Hello,
Why is it so, that NetworkManager allows, and in several cases I've had, defaults to setting default route to several interfaces at the same time?
Had my fair share of problems with how 172.17.62.something interface tries to ask for a DHCP lease from 193.something network. I know I could set never-default to the interfaces, but I shouldn't have to do it to every machine I had.
Especially bad was the situation when I had two VLANs and a normal ethernet interface, and dhclient tried to ask a lease for the ethernet over the VLAN.
Best regards,
How about disabling network manager and using the static ip addresses?
Eero 17.3.2016 9.05 ip. "Sander Kuusemets" sander.kuusemets@ut.ee kirjoitti:
Hello,
Why is it so, that NetworkManager allows, and in several cases I've had, defaults to setting default route to several interfaces at the same time?
Had my fair share of problems with how 172.17.62.something interface tries to ask for a DHCP lease from 193.something network.

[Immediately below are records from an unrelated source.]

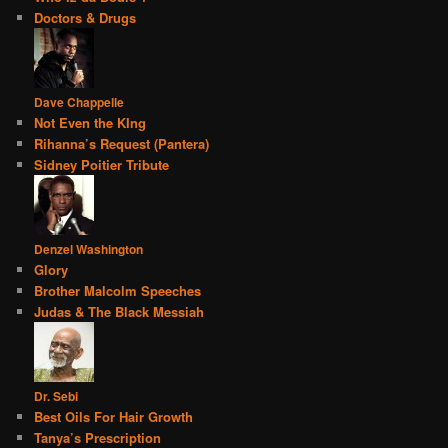
Doctors & Drugs
Dave Chappelle
Not Even the KIng
Rihanna’s Request (Pantera)
Sidney Poitier Tribute
Denzel Washington
Glory
Brother Malcolm Speeches
Judas & The Black Messiah
Dr. Sebi
Best Oils For Hair Growth
Tanya’s Prescription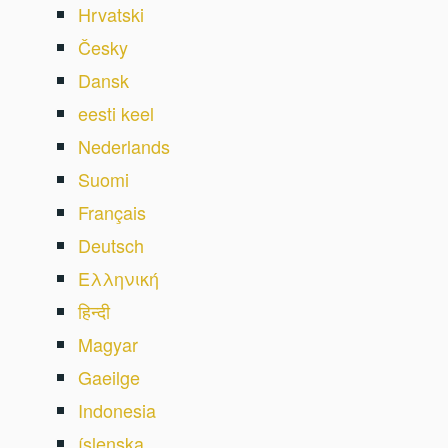
Hrvatski
Česky
Dansk
eesti keel
Nederlands
Suomi
Français
Deutsch
Ελληνική
हिन्दी
Magyar
Gaeilge
Indonesia
íslenska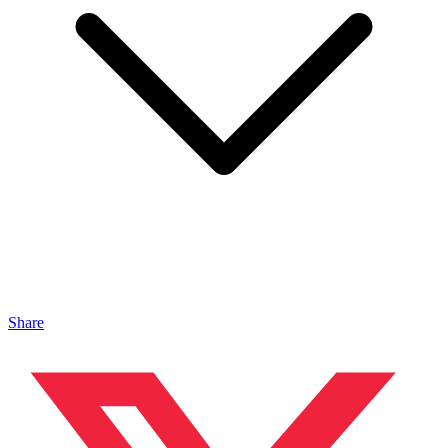
Share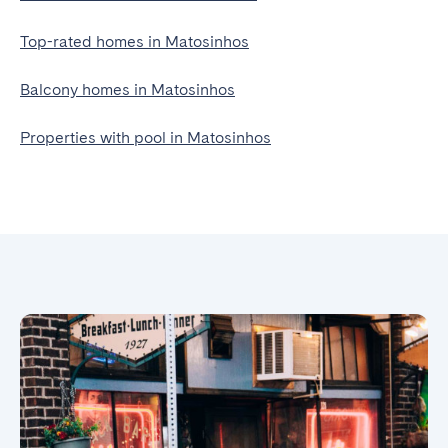
Top-rated homes in Matosinhos
Balcony homes in Matosinhos
Properties with pool in Matosinhos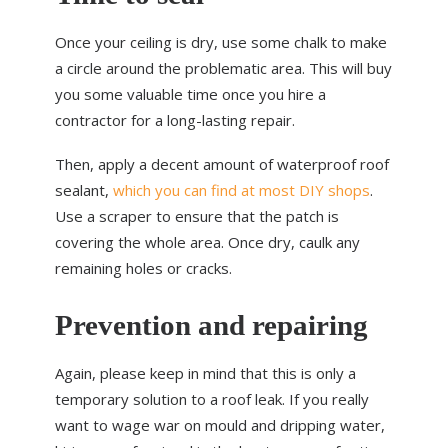
Once your ceiling is dry, use some chalk to make
a circle around the problematic area. This will buy
you some valuable time once you hire a
contractor for a long-lasting repair.
Then, apply a decent amount of waterproof roof
sealant,
which you can find at most DIY shops
.
Use a scraper to ensure that the patch is
covering the whole area. Once dry, caulk any
remaining holes or cracks.
Prevention and repairing
Again, please keep in mind that this is only a
temporary solution to a roof leak. If you really
want to wage war on mould and dripping water,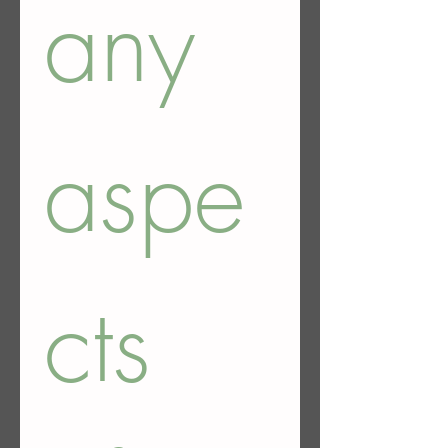
any 
aspe
cts 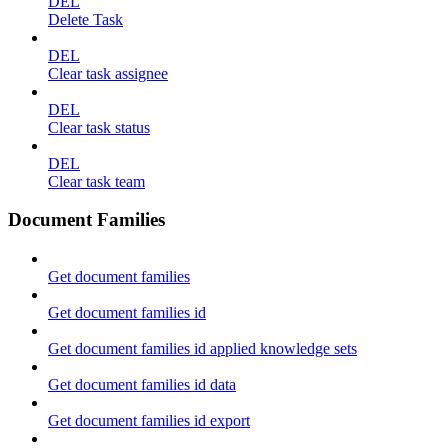
DEL
Delete Task
DEL
Clear task assignee
DEL
Clear task status
DEL
Clear task team
Document Families
Get document families
Get document families id
Get document families id applied knowledge sets
Get document families id data
Get document families id export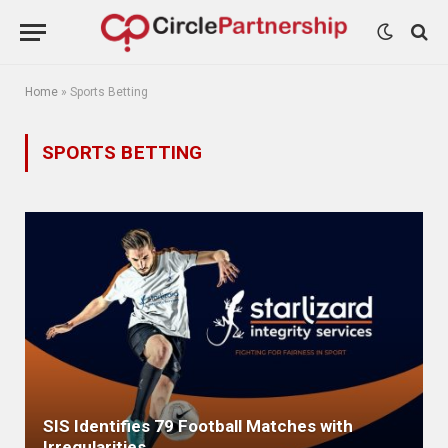
Home
»
Sports Betting
SPORTS BETTING
SIS Identifies 79 Football Matches with
Irregularities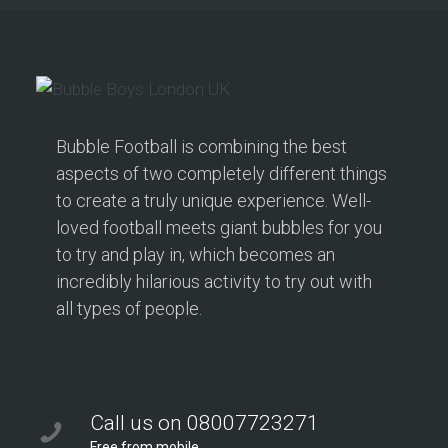
Bubble Football is combining the best
aspects of two completely different things
to create a truly unique experience. Well-
loved football meets giant bubbles for you
to try and play in, which becomes an
incredibly hilarious activity to try out with
all types of people.
Call us on 08007723271
Free from mobile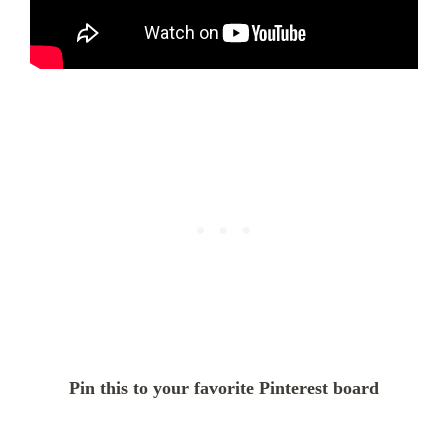
Pin this to your favorite Pinterest board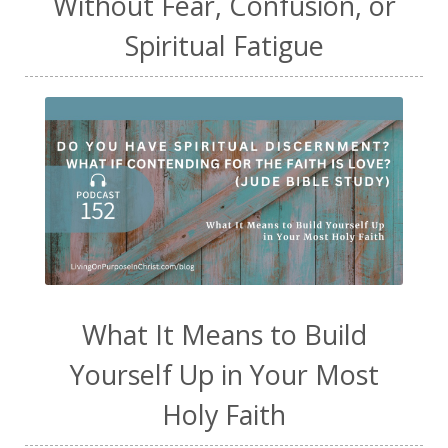
Without Fear, Confusion, or
Spiritual Fatigue
What It Means to Build
Yourself Up in Your Most
Holy Faith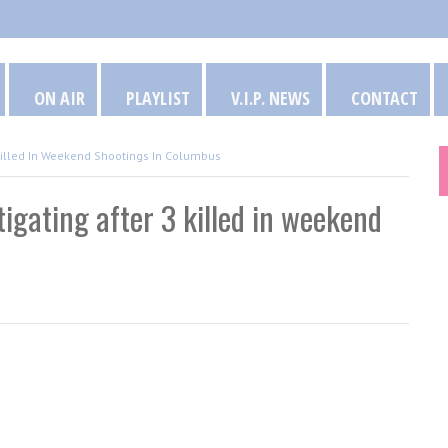
ON AIR
PLAYLIST
V.I.P. NEWS
CONTACT
 3 Killed In Weekend Shootings In Columbus
estigating after 3 killed in weekend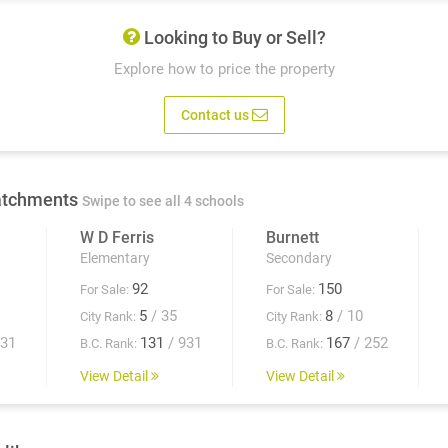
Looking to Buy or Sell?
Explore how to price the property
Contact us
atchments
Swipe to see all 4 schools
W D Ferris
Burnett
Elementary
Secondary
92
150
For Sale:
For Sale:
5
/ 35
8
/ 10
City Rank:
City Rank:
931
131
/ 931
167
/ 252
B.C. Rank:
B.C. Rank:
View Detail
View Detail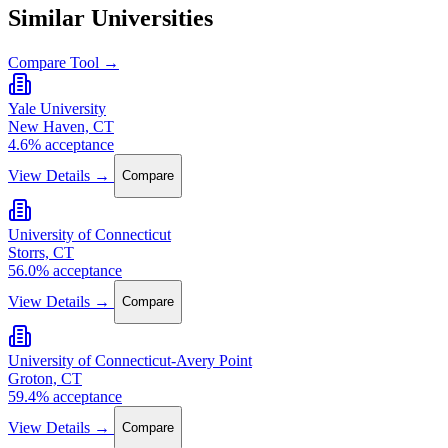
Similar Universities
Compare Tool →
Yale University
New Haven, CT
4.6% acceptance
View Details →
Compare
University of Connecticut
Storrs, CT
56.0% acceptance
View Details →
Compare
University of Connecticut-Avery Point
Groton, CT
59.4% acceptance
View Details →
Compare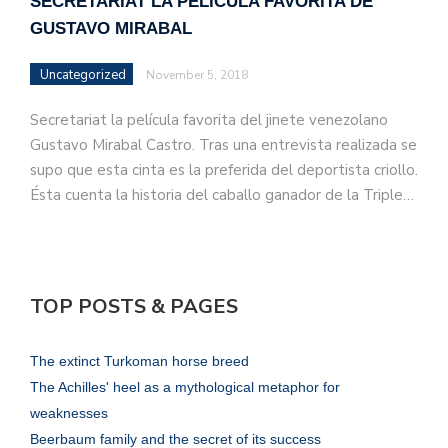
SECRETARIAT LA PELÍCULA FAVORITA DE
GUSTAVO MIRABAL
Uncategorized
November 5, 2018
Secretariat la película favorita del jinete venezolano
Gustavo Mirabal Castro. Tras una entrevista realizada se
supo que esta cinta es la preferida del deportista criollo.
Ésta cuenta la historia del caballo ganador de la Triple…
TOP POSTS & PAGES
The extinct Turkoman horse breed
The Achilles' heel as a mythological metaphor for
weaknesses
Beerbaum family and the secret of its success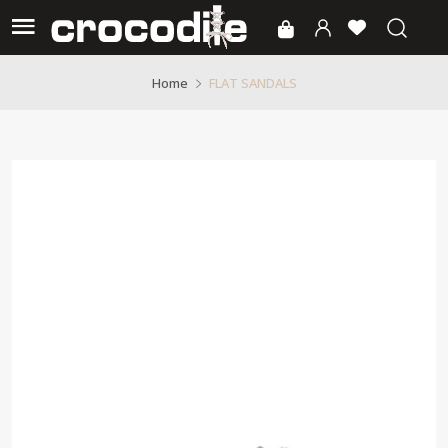
FLAT SANDALS
Home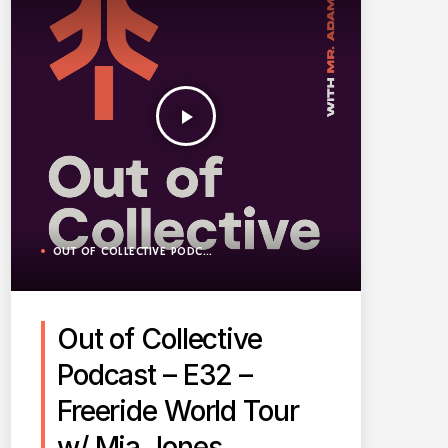
play_arrow
OUT OF COLLECTIVE PODCAST
Out of Collective
Podcast – E32 –
Freeride World Tour
w/ Mia Jones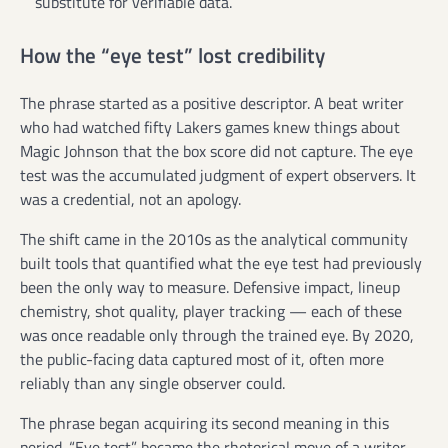
substitute for verifiable data.
How the “eye test” lost credibility
The phrase started as a positive descriptor. A beat writer
who had watched fifty Lakers games knew things about
Magic Johnson that the box score did not capture. The eye
test was the accumulated judgment of expert observers. It
was a credential, not an apology.
The shift came in the 2010s as the analytical community
built tools that quantified what the eye test had previously
been the only way to measure. Defensive impact, lineup
chemistry, shot quality, player tracking — each of these
was once readable only through the trained eye. By 2020,
the public-facing data captured most of it, often more
reliably than any single observer could.
The phrase began acquiring its second meaning in this
period. “Eye test” became the rhetorical move of a writer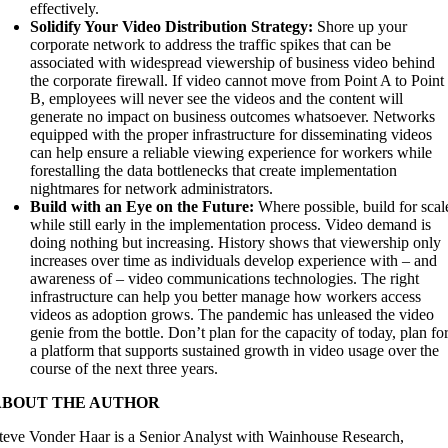
effectively.
Solidify Your Video Distribution Strategy:
Shore up your
corporate network to address the traffic spikes that can be
associated with widespread viewership of business video behind
the corporate firewall. If video cannot move from Point A to Point
B, employees will never see the videos and the content will
generate no impact on business outcomes whatsoever. Networks
equipped with the proper infrastructure for disseminating videos
can help ensure a reliable viewing experience for workers while
forestalling the data bottlenecks that create implementation
nightmares for network administrators.
Build with an Eye on the Future:
Where possible, build for scal
while still early in the implementation process. Video demand is
doing nothing but increasing. History shows that viewership only
increases over time as individuals develop experience with – and
awareness of – video communications technologies. The right
infrastructure can help you better manage how workers access
videos as adoption grows. The pandemic has unleased the video
genie from the bottle. Don’t plan for the capacity of today, plan fo
a platform that supports sustained growth in video usage over the
course of the next three years.
ABOUT THE AUTHOR
teve Vonder Haar is a Senior Analyst with Wainhouse Research,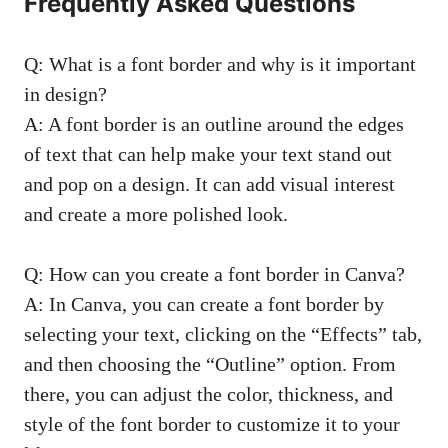
Frequently Asked Questions
Q: What is a font border and why ​is ⁣it important
in design?
A: ⁢A font border is an outline around⁤ the edges
of text that can⁣ help make your text ‍stand out
and pop on a design. It can ⁣add visual interest
and create a more⁤ polished look.
Q: How ​can you create ⁣a font border in Canva?
A: In Canva, ‌you can create a font border by⁤
selecting ⁢your⁢ text, clicking ​on the “Effects” tab,
and then choosing the “Outline” option. From
there,⁢ you can adjust the ‌color, thickness, and
⁤style of ⁢the font border to⁤ customize it to ‍your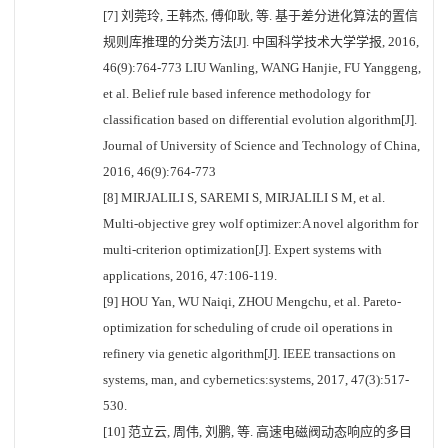
[7] 刘莞玲, 王韩杰, 傅仰耿, 等. 基于差分进化算法的置信
规则库推理的分类方法[J]. 中国科学技术大学学报, 2016,
46(9):764-773 LIU Wanling, WANG Hanjie, FU Yanggeng,
et al. Belief rule based inference methodology for
classification based on differential evolution algorithm[J].
Journal of University of Science and Technology of China,
2016, 46(9):764-773
[8] MIRJALILI S, SAREMI S, MIRJALILI S M, et al.
Multi-objective grey wolf optimizer:A novel algorithm for
multi-criterion optimization[J]. Expert systems with
applications, 2016, 47:106-119.
[9] HOU Yan, WU Naiqi, ZHOU Mengchu, et al. Pareto-
optimization for scheduling of crude oil operations in
refinery via genetic algorithm[J]. IEEE transactions on
systems, man, and cybernetics:systems, 2017, 47(3):517-
530.
[10] 范立云, 周伟, 刘鹏, 等. 高速电磁阀动态响应的多目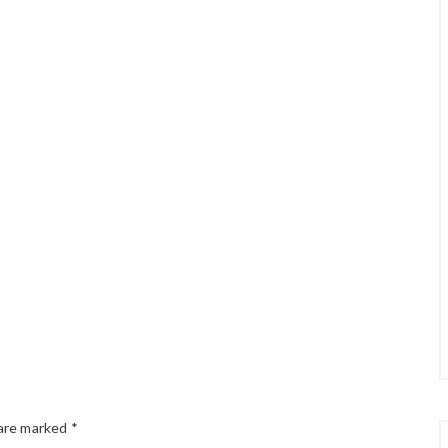
 are marked
*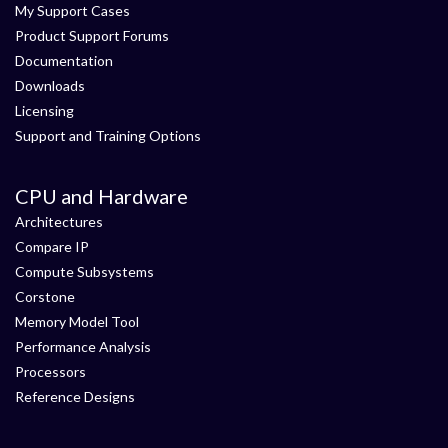
My Support Cases
Product Support Forums
Documentation
Downloads
Licensing
Support and Training Options
CPU and Hardware
Architectures
Compare IP
Compute Subsystems
Corstone
Memory Model Tool
Performance Analysis
Processors
Reference Designs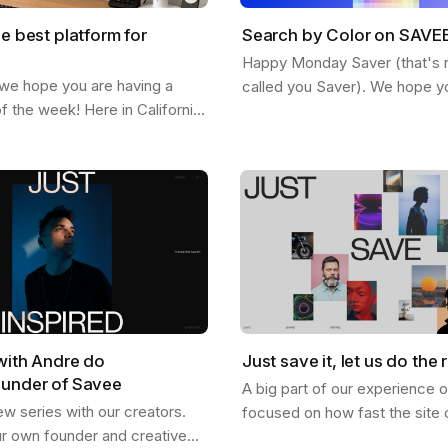
he best platform for
Search by Color on SAVE
Happy Monday Saver (that's rig
 we hope you are having a
called you Saver). We hope y
of the week! Here in California
staying inspired and finding n
ted feeling the fall and the
SAVEE. Here is a feature we 
etting more chill. This…
share…
with Andre do
Just save it, let us do the r
ounder of Savee
A big part of our experience 
ew series with our creators.
focused on how fast the site 
ur own founder and creative
and how good it looks, and I th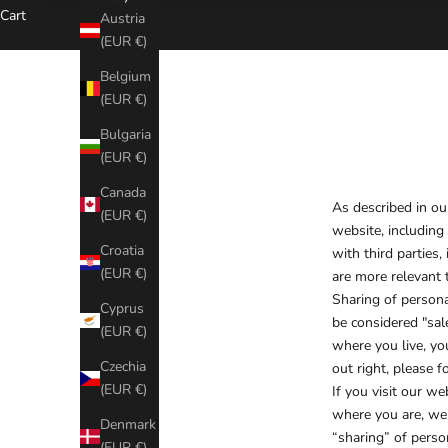
Cart
Austria
(EUR €)
Belgium
(EUR €)
Bulgaria
(EUR €)
Canada
As described in ou
(EUR €)
website, including
Croatia
with third parties
(EUR €)
are more relevant t
Sharing of persona
Cyprus
be considered "sale
(EUR €)
where you live, you
Czechia
out right, please f
(EUR €)
If you visit our w
where you are, we w
Denmark
“sharing” of perso
(EUR €)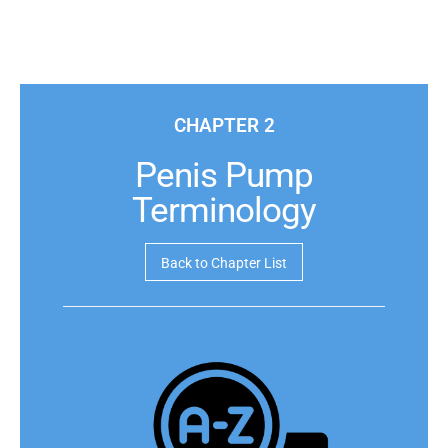
CHAPTER 2
Penis Pump
Terminology
Back to Chapter List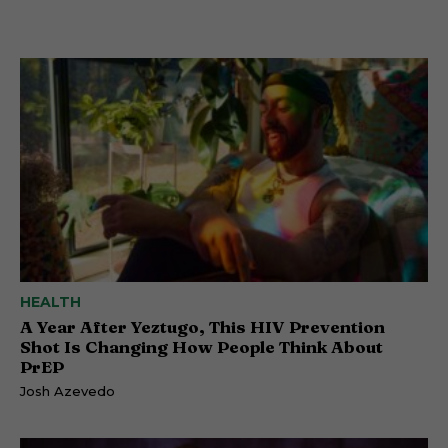
HEALTH
A Year After Yeztugo, This HIV Prevention
Shot Is Changing How People Think About
PrEP
Josh Azevedo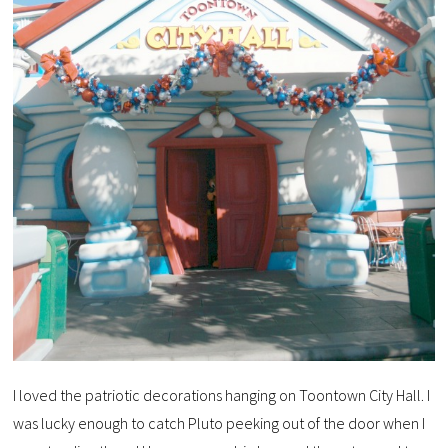
I loved the patriotic decorations hanging on Toontown City Hall. I
was lucky enough to catch Pluto peeking out of the door when I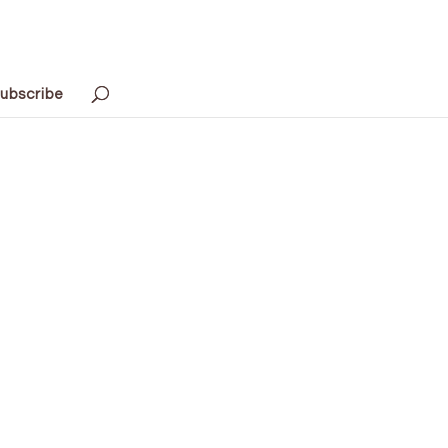
ubscribe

I know I could set never-default to the interfaces, but I shouldn't have to do it to every machine I had.
Especially bad was the situation when I had two VLANs and a normal ethernet interface, and dhclient tried to ask a lease for the ethernet over the VLAN.
Best regards,
-- Sander Kuusemets University of Tartu, High Performance Computing, IT Specialist
CentOS mailing list CentOS@centos.org https://lists.centos.org/mailman/listinfo/centos
Because I /*shouldn't */have to do that. It comes as a default network management service, so it's a bit counter-intuitive to have it drop the connection every few hours.
And some parts of it are actually pretty good (nmcli -p con show).
On 03/17/2016 12:04 PM, Sander Kuusemets wrote:
Why is it so, that NetworkManager allows, and in several cases I've had, defaults to setting default route to several interfaces at the same time?
It does what the operators of the networks tell it to do.
Had my fair share of problems with how 172.17.62.something interface tries to ask for a DHCP lease from 193.something network.
Specifically why is that wrong? If the interface is physically attached to broadcast domain where a DHCP server provides information for 193.something, then presumably that is the information that the client should use.
I know I could set never-default to the interfaces, but I shouldn't have to do it to every machine I had.
Well, the way you would avoid configuring every client would be to offer consistent information from DHCP.
Especially bad was the situation when I had two VLANs and a normal ethernet interface, and dhclient tried to ask a lease for the ethernet over the VLAN.
Do you mean tagged VLANs? What you're describing shouldn't be possible. If the client doesn't know about a tagged VLAN, it can't transmit a tagged packet containing a DHCP request.
If that's not what you're describing, the problem really isn't clear.